Entries taken from a collection:
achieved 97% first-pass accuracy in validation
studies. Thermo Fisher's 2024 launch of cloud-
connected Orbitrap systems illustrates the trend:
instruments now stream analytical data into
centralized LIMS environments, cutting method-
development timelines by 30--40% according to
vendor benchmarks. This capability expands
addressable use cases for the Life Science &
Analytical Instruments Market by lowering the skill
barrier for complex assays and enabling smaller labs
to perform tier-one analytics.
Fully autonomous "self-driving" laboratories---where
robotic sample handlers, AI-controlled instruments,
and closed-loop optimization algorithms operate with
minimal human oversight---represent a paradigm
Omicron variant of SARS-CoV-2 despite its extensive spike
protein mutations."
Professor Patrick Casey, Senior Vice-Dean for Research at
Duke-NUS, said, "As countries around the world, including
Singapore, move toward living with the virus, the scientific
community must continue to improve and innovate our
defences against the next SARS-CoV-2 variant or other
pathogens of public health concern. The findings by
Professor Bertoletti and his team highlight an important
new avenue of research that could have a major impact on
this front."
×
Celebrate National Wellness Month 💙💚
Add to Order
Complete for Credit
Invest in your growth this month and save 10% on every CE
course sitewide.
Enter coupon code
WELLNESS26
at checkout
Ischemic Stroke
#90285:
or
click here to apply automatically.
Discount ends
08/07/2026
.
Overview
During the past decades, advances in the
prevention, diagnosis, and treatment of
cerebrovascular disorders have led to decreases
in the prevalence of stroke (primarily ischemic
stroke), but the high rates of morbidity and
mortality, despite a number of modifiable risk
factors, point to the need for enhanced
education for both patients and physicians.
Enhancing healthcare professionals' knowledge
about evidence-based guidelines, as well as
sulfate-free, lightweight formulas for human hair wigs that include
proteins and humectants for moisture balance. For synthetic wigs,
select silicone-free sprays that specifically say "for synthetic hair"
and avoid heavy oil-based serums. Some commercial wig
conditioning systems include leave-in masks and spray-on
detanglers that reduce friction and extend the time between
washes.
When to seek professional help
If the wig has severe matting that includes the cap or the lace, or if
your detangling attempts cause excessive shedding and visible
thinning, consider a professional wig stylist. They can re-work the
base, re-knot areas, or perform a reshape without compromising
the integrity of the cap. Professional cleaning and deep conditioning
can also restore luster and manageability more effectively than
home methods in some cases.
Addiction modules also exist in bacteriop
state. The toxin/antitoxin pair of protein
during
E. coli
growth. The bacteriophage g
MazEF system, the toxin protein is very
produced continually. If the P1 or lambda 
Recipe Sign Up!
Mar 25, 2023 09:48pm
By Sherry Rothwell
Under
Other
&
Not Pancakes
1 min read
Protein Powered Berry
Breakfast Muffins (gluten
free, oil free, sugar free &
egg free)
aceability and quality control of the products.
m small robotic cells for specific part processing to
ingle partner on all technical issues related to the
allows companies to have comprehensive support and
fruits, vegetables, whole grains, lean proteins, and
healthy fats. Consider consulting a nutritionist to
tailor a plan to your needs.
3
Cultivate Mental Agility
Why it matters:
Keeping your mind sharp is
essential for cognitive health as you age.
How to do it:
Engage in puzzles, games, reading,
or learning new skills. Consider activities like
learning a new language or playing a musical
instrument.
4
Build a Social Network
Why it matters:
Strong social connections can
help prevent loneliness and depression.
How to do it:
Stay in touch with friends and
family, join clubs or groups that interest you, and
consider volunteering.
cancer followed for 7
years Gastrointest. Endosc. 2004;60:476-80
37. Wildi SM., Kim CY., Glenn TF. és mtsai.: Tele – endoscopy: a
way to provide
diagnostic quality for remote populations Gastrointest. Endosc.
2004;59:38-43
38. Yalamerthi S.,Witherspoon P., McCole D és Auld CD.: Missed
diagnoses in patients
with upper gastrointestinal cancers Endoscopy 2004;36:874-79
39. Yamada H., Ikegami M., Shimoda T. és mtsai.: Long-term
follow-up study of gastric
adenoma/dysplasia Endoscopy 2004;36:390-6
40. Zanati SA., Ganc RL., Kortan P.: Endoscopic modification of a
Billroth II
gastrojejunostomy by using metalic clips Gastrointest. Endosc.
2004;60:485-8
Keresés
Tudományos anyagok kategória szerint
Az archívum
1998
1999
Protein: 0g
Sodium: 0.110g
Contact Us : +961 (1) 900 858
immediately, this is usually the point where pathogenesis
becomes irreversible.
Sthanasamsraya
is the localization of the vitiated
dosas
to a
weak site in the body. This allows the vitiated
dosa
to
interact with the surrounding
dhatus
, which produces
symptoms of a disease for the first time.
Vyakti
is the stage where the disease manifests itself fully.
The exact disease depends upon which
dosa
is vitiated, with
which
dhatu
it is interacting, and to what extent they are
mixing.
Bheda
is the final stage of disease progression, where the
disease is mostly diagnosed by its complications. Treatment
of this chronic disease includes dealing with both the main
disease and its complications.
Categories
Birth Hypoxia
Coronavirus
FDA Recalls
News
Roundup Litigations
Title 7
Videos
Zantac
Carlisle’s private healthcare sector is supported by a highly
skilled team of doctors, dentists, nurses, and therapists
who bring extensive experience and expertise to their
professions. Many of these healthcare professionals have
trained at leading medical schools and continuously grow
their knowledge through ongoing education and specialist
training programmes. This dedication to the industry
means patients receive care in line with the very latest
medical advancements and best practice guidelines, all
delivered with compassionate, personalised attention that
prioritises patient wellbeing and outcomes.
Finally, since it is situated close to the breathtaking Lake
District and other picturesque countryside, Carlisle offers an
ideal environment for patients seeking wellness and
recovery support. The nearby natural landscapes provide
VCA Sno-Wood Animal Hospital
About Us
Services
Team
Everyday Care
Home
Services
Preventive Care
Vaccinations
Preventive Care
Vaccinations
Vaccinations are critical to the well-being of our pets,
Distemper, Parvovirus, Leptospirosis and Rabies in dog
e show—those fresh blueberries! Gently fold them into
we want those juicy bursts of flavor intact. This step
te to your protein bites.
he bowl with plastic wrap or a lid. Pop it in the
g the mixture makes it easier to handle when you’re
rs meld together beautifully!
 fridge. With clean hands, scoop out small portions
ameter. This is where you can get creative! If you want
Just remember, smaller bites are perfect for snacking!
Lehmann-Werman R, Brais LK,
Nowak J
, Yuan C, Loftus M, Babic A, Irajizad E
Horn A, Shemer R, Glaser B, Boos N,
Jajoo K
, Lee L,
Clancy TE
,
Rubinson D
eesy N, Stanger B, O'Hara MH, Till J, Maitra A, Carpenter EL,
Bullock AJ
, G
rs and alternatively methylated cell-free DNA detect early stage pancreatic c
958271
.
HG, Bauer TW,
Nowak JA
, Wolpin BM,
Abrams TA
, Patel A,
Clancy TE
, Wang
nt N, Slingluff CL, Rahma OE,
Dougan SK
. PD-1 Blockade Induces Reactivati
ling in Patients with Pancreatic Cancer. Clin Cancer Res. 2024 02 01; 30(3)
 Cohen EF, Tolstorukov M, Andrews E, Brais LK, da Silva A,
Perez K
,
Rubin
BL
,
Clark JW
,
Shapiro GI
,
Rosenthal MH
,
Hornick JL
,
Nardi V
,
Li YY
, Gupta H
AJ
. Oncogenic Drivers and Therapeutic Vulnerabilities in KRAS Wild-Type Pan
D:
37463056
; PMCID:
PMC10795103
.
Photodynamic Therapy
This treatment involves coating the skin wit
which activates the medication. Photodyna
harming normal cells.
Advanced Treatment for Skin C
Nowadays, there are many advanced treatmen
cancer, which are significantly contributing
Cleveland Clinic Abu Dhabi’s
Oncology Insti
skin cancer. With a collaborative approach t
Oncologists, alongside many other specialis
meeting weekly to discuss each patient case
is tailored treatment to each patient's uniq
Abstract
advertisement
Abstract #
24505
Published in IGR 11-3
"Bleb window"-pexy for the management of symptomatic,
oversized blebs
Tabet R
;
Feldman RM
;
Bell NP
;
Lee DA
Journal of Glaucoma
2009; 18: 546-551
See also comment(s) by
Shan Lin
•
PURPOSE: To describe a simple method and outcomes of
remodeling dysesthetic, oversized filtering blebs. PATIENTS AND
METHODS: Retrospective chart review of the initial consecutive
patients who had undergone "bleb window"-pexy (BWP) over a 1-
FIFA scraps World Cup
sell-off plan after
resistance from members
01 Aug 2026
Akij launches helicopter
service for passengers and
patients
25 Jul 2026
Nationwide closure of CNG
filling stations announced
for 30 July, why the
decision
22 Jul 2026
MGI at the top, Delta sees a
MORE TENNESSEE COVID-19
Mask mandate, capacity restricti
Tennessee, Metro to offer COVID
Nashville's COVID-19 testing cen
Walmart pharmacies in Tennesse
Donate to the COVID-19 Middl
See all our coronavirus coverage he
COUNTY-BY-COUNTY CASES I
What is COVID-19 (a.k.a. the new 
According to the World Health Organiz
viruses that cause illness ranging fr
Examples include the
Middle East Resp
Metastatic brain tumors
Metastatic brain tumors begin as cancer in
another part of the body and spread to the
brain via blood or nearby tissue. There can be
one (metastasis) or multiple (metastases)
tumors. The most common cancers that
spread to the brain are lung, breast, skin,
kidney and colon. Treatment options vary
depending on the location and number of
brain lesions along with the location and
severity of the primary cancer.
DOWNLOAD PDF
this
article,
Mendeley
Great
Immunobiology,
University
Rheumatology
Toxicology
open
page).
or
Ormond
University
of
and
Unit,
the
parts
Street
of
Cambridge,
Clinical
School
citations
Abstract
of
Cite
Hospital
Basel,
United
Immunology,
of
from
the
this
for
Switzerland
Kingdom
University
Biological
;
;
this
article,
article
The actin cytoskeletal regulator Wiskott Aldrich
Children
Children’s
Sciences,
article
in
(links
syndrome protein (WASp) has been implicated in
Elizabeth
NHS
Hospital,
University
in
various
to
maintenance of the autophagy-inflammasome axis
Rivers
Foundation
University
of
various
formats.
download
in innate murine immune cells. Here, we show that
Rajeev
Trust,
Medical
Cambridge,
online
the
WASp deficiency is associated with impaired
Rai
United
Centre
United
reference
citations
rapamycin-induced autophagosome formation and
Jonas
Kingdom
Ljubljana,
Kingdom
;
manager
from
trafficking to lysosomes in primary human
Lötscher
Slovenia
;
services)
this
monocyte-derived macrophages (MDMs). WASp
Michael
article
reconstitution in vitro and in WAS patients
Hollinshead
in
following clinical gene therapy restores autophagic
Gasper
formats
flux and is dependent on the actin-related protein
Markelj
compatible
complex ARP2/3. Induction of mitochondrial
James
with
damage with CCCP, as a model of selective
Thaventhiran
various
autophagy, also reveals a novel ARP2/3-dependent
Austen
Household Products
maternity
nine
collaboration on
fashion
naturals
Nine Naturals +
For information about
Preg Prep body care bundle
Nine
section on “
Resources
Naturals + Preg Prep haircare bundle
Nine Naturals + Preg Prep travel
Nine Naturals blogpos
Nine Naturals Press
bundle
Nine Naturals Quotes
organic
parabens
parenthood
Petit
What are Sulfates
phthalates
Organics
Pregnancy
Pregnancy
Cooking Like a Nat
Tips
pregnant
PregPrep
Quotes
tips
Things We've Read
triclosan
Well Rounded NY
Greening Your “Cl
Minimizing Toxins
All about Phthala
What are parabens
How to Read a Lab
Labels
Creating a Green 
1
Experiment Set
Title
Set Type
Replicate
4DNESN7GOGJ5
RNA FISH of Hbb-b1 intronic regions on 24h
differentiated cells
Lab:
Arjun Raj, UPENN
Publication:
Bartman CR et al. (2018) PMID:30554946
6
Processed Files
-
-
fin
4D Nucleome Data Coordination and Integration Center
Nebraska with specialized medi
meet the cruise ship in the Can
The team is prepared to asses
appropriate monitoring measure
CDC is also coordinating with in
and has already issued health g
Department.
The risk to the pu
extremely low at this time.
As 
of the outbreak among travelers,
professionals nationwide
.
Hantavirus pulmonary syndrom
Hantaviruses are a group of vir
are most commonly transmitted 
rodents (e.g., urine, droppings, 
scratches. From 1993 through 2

▶ **Aim of the exercise**
Extract from the data every line where "bites" shows up.

▶ **Finished exercise**
te to your protein bites.
Just remember, smaller bites are perfect for snacking!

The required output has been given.